- SOURCE MATERIAL:

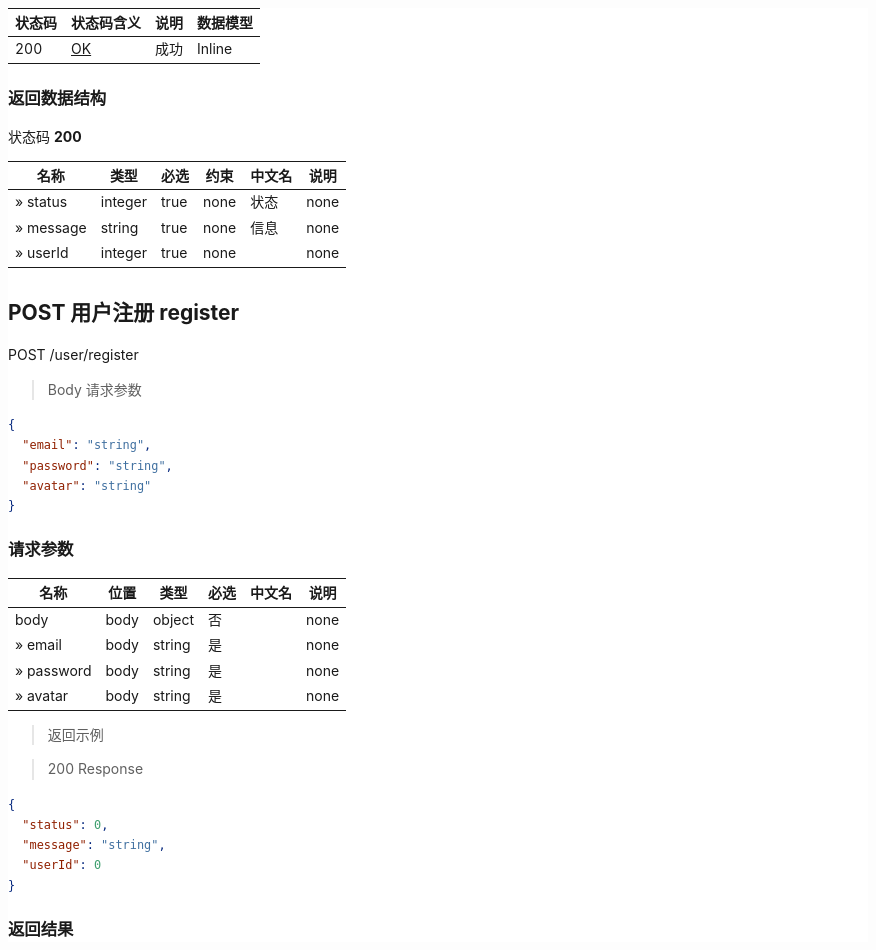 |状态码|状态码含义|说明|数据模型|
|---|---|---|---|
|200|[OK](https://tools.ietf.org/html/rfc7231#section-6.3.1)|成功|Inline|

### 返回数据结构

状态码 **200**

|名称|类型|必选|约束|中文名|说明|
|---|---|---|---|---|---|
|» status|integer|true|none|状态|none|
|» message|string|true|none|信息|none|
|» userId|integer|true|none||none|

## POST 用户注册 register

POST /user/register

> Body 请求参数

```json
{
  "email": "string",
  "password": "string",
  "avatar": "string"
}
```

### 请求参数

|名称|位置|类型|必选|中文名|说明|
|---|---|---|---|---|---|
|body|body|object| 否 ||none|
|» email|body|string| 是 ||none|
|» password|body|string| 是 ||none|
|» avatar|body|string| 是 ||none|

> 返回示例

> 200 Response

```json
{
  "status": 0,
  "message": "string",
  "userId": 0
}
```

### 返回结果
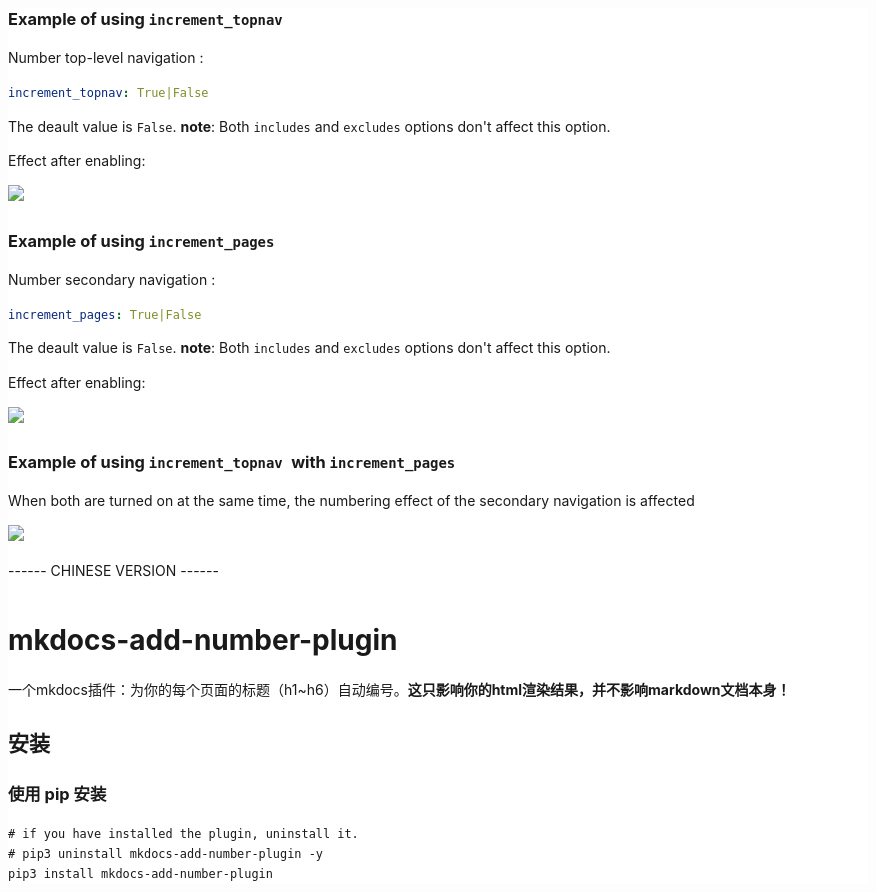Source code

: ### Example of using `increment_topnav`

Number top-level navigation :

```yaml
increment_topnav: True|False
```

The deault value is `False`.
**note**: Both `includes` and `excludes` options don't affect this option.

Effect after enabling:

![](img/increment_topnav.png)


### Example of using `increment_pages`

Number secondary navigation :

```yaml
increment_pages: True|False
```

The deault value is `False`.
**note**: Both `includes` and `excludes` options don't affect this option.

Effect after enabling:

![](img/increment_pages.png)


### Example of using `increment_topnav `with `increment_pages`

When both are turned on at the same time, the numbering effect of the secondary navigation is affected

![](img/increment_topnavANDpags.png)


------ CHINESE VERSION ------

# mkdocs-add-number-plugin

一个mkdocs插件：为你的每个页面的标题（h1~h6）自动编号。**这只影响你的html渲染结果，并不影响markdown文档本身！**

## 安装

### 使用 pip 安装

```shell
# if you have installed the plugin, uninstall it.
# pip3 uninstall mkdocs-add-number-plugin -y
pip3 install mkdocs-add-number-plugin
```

- AIM OF THE EXERCISE:
Reproduce each line of the records in which "uninstall" appears.

- WRITTEN REPLY:
# if you have installed the plugin, uninstall it.
# pip3 uninstall mkdocs-add-number-plugin -y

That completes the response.